__Instructions__
A) In the excerpt about avoiding unwelcome information, who is the psychologist quoted by the WSJ, and where does he work?
B) Please write out everything in the stored entries from the line containing "Database Schema Plan" down to the line containing "assets are managed.", both included.

The examples offered in the article mostly center on health: You know your tooth is aching, or your heart has taken to randomly racing, or your knee kills you when you run. But you’re afraid to see a doctor, because of what they might tell you. Easy fix: Don’t see a doctor!

This is clearly not the wisest long-term strategy, and so the piece offers some suggestions from the psychological literature that have been shown to help people muster the courage to face hard truths. (They are also, incidentally, not bad strategies to keep in mind when opening one’s Twitter feed these days.) The advice boils down to three questions, two of which are rather straightforward. The first appeals to your sense of rationality: How might it be useful to know the thing you’re trying not to know? The second appeals to your sense of autonomy: Are there facets of this unruly problem that actually are under your control?

But the third question is less obvious, which also makes it most interesting: What’s important to you?

This at first seems like a non sequitur. It isn’t. Research on “affirmation interventions” has shown that when people take the time to remind themselves of their core values — perhaps by scribbling down their life goals, or making a mental list of the people who make their life matter — they become more open to hearing important but potentially negative information. “This makes whatever threat is looming in front of you feel rather small and your resources to handle it seem larger,” James Sheppard, a University of Florida psychologist who has studied information avoidance, tells the WSJ. Ignoring a problem, alas, does not usually help make it disappear.

(Stored entries)
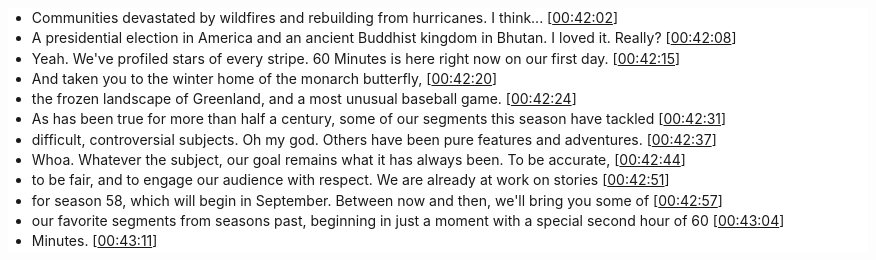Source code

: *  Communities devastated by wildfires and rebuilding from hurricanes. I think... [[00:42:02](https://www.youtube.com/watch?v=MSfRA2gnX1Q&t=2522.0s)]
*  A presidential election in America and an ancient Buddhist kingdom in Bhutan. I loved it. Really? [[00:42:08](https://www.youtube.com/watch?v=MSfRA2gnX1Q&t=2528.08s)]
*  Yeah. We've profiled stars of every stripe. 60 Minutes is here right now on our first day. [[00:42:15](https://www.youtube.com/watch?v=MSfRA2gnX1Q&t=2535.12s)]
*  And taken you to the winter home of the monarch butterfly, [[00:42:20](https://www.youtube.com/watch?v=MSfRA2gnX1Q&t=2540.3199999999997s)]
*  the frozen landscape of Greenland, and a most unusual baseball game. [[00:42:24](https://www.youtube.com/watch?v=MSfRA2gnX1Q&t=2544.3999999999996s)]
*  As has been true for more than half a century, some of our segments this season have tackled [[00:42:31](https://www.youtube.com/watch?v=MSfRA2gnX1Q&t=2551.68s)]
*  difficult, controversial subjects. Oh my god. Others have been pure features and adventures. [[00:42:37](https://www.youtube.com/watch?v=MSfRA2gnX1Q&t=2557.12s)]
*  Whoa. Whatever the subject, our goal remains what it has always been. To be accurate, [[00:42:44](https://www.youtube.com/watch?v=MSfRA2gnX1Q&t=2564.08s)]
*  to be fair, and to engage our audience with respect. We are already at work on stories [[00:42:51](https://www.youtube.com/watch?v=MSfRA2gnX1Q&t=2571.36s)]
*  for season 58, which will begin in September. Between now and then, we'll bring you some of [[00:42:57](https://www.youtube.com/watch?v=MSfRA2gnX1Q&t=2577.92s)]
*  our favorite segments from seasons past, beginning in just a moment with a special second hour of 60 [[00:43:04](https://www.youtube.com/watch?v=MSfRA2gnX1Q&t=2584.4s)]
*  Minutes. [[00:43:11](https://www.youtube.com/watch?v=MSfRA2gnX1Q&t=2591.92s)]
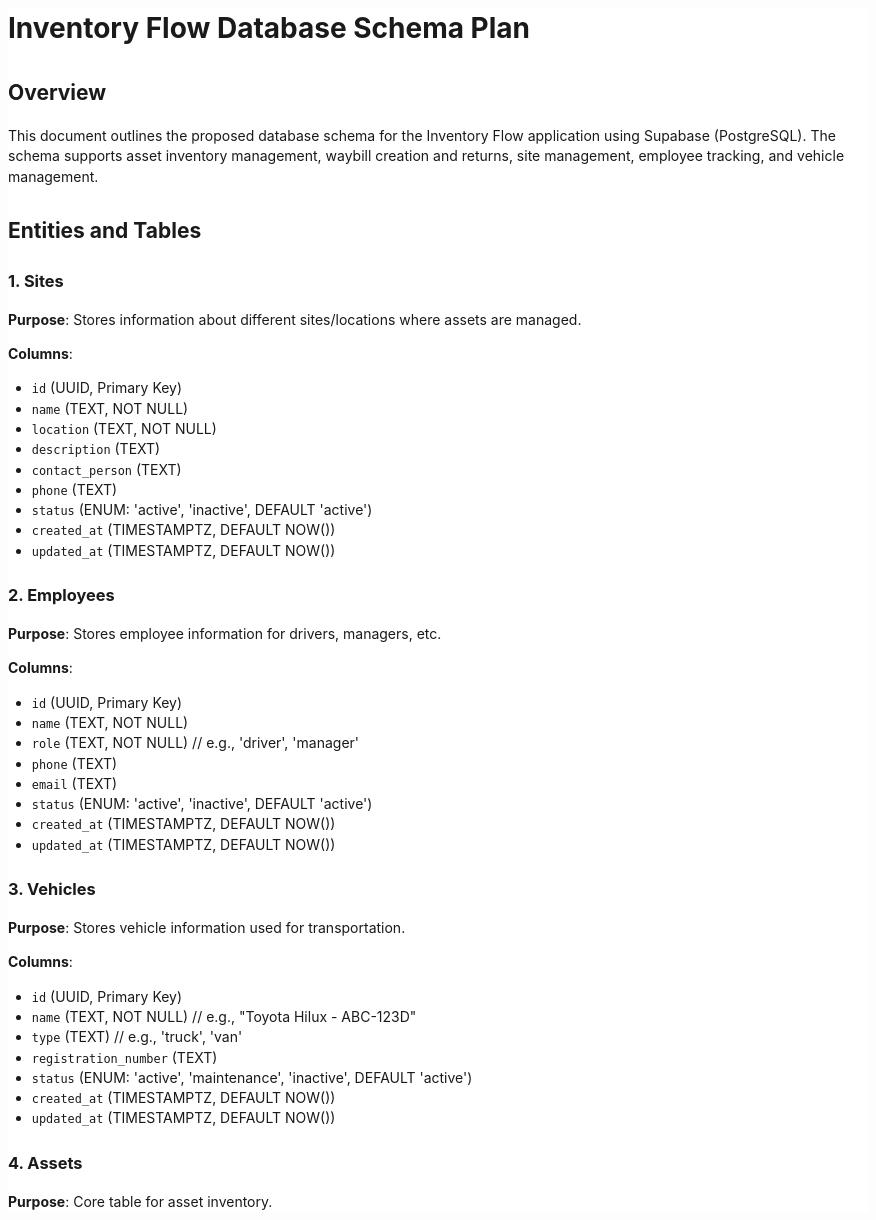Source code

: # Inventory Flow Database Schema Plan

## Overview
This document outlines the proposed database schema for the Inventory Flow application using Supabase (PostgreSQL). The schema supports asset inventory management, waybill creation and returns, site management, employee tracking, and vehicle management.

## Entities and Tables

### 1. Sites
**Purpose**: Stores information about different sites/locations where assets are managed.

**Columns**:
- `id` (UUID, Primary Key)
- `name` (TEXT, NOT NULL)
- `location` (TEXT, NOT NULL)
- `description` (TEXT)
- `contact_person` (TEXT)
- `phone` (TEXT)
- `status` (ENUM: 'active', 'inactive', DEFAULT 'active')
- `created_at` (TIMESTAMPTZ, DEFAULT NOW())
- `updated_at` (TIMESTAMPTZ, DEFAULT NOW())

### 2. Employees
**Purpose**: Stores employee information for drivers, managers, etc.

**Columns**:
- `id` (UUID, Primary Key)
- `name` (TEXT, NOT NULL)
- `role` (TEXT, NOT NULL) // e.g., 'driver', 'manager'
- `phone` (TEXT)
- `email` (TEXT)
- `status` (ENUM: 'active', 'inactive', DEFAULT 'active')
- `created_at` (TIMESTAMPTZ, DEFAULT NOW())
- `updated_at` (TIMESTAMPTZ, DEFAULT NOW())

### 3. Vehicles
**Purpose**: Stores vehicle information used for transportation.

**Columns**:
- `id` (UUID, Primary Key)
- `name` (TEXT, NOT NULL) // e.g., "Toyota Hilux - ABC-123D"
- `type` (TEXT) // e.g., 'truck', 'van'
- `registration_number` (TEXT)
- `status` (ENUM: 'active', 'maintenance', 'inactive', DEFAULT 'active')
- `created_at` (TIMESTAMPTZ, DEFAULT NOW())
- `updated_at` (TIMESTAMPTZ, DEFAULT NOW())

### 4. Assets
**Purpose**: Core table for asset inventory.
--
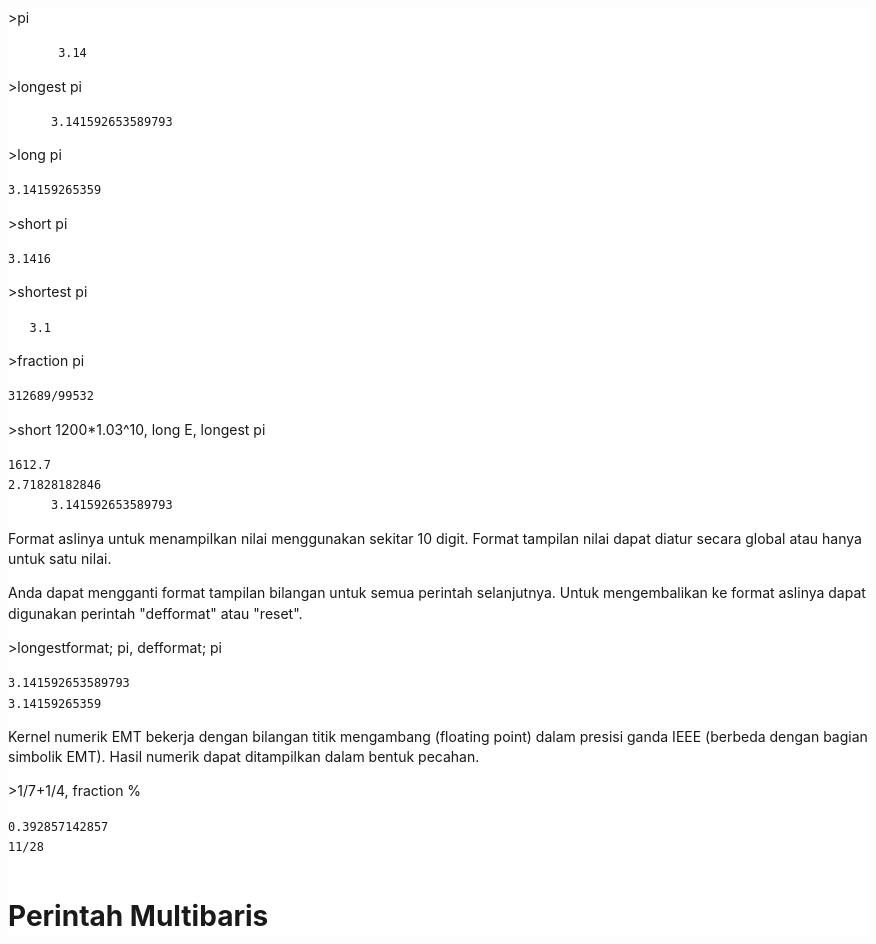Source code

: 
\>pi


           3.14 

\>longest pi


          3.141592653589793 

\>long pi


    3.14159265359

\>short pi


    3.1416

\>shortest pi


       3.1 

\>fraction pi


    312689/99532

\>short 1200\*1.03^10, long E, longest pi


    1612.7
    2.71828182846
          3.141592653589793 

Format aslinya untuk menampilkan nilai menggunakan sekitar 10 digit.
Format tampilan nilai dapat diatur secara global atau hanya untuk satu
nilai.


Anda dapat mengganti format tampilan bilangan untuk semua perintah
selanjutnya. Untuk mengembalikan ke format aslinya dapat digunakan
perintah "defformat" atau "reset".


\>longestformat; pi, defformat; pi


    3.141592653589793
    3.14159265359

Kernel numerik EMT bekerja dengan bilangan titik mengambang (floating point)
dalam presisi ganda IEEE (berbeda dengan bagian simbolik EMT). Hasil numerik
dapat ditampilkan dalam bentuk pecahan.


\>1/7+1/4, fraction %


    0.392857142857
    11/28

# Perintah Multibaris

__Solutions__
A) James Sheppard, a psychologist at the University of Florida.

B)
: # Inventory Flow Database Schema Plan

## Overview
This document outlines the proposed database schema for the Inventory Flow application using Supabase (PostgreSQL). The schema supports asset inventory management, waybill creation and returns, site management, employee tracking, and vehicle management.

## Entities and Tables

### 1. Sites
**Purpose**: Stores information about different sites/locations where assets are managed.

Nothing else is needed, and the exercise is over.